Similar to what happened two decades earlier, Schenn would never blossom into that All-Star stud defenceman on the Leafs’ blue line. He has evolved into a journeyman rearguard currently playing in Arizona, but he definitely could have been better off had he played one more year in junior.
GOT IT RIGHT
This is the category that Matthews and Marner hope to join at the conclusion of this season.
First up is Wendel Clark in 1985-86. As a 19-year-old, he took the hockey world — and the city of Toronto — by storm as he brought respectability back to a Leafs team that had finished dead last the year before (sound familiar?).
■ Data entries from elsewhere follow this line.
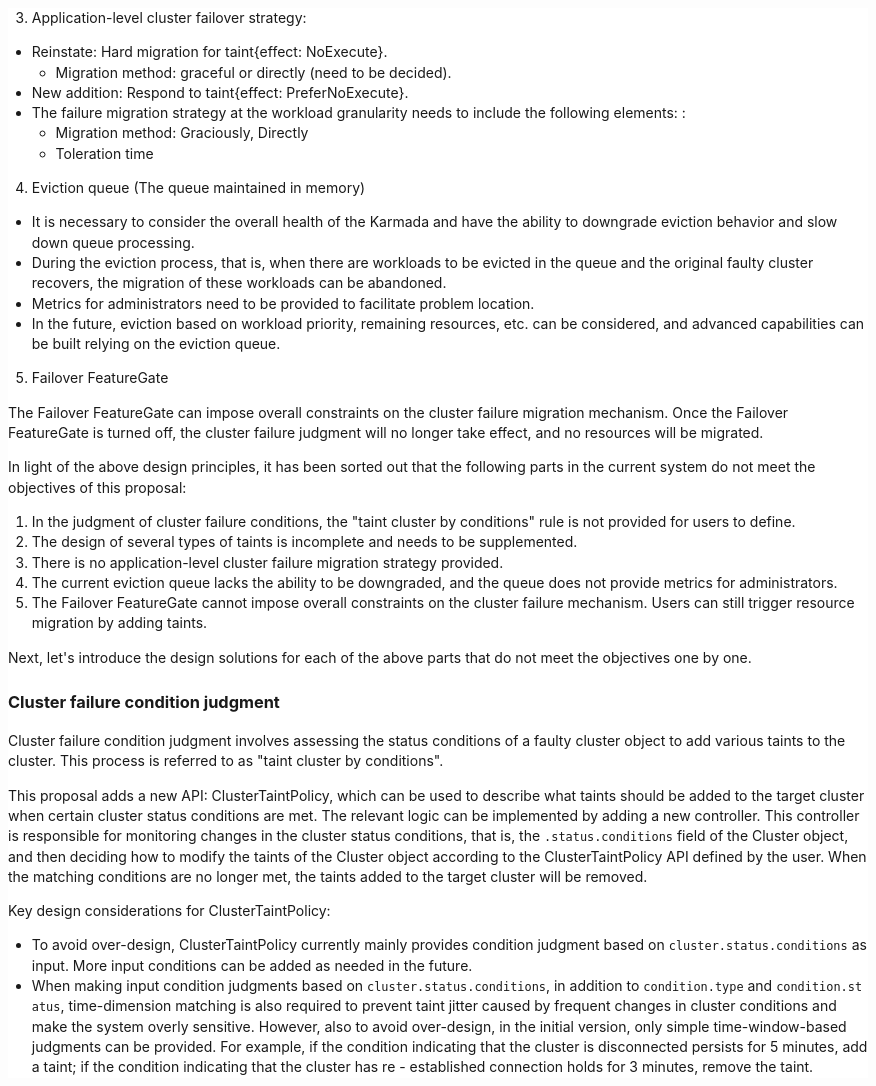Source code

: 3. Application-level cluster failover strategy:
- Reinstate: Hard migration for taint{effect: NoExecute}.
    - Migration method: graceful or directly (need to be decided).
- New addition: Respond to taint{effect: PreferNoExecute}.
- The failure migration strategy at the workload granularity needs to include the following elements: :
    - Migration method: Graciously, Directly
    - Toleration time

4. Eviction queue (The queue maintained in memory)
- It is necessary to consider the overall health of the Karmada and have the ability to downgrade eviction behavior and slow down queue processing.
- During the eviction process, that is, when there are workloads to be evicted in the queue and the original faulty cluster recovers, the migration of these workloads can be abandoned.
- Metrics for administrators need to be provided to facilitate problem location.
- In the future, eviction based on workload priority, remaining resources, etc. can be considered, and advanced capabilities can be built relying on the eviction queue.

5. Failover FeatureGate

The Failover FeatureGate can impose overall constraints on the cluster failure migration mechanism. Once the Failover FeatureGate is turned off, the cluster failure judgment will no longer take effect, and no resources will be migrated.

In light of the above design principles, it has been sorted out that the following parts in the current system do not meet the objectives of this proposal:
1. In the judgment of cluster failure conditions, the "taint cluster by conditions" rule is not provided for users to define.
2. The design of several types of taints is incomplete and needs to be supplemented.
3. There is no application-level cluster failure migration strategy provided.
4. The current eviction queue lacks the ability to be downgraded, and the queue does not provide metrics for administrators.
5. The Failover FeatureGate cannot impose overall constraints on the cluster failure mechanism. Users can still trigger resource migration by adding taints.

Next, let's introduce the design solutions for each of the above parts that do not meet the objectives one by one.

### Cluster failure condition judgment

Cluster failure condition judgment involves assessing the status conditions of a faulty cluster object to add various taints to the cluster. This process is referred to as "taint cluster by conditions".

This proposal adds a new API: ClusterTaintPolicy, which can be used to describe what taints should be added to the target cluster when certain cluster status conditions are met. The relevant logic can be implemented by adding a new controller. This controller is responsible for monitoring changes in the cluster status conditions, that is, the `.status.conditions` field of the Cluster object, and then deciding how to modify the taints of the Cluster object according to the ClusterTaintPolicy API defined by the user. When the matching conditions are no longer met, the taints added to the target cluster will be removed.

Key design considerations for ClusterTaintPolicy:
- To avoid over-design, ClusterTaintPolicy currently mainly provides condition judgment based on `cluster.status.conditions` as input. More input conditions can be added as needed in the future.
- When making input condition judgments based on `cluster.status.conditions`, in addition to `condition.type` and `condition.status`, time-dimension matching is also required to prevent taint jitter caused by frequent changes in cluster conditions and make the system overly sensitive. However, also to avoid over-design, in the initial version, only simple time-window-based judgments can be provided. For example, if the condition indicating that the cluster is disconnected persists for 5 minutes, add a taint; if the condition indicating that the cluster has re - established connection holds for 3 minutes, remove the taint.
Clark led the Leafs in both goals (34) and penalty minutes (227) that season, helping the Leafs get back to the playoffs where they upset the heavily-favoured Chicago Blackhawks in the first round.
A year later in 1986-87, Vincent Damphousse (19) would have a less sensational (but still very strong) rookie campaign with the Leafs. He started the season at centre but was shifted over to the wing after being dominated by Steve Yzerman in an early-season game against the Detroit Red Wings. The move kicked off a long and successful NHL career, beginning with a 46-point rookie year as a teen with 21 goals and 25 assists.
For our third (and most recent) teenage success story, let’s go to the blue line. Personally, I was worried when the Leafs included a 19-year-old Morgan Rielly on their NHL roster in 2013-14, but the rearguard now continues to be viewed as that stud defenceman the Leafs were hoping for on their blue line for many years to come.
So the Toronto Teenage Maple Leafs Club will have two additions at the end of this season, and they look like they will be two names added to the “got it right” category.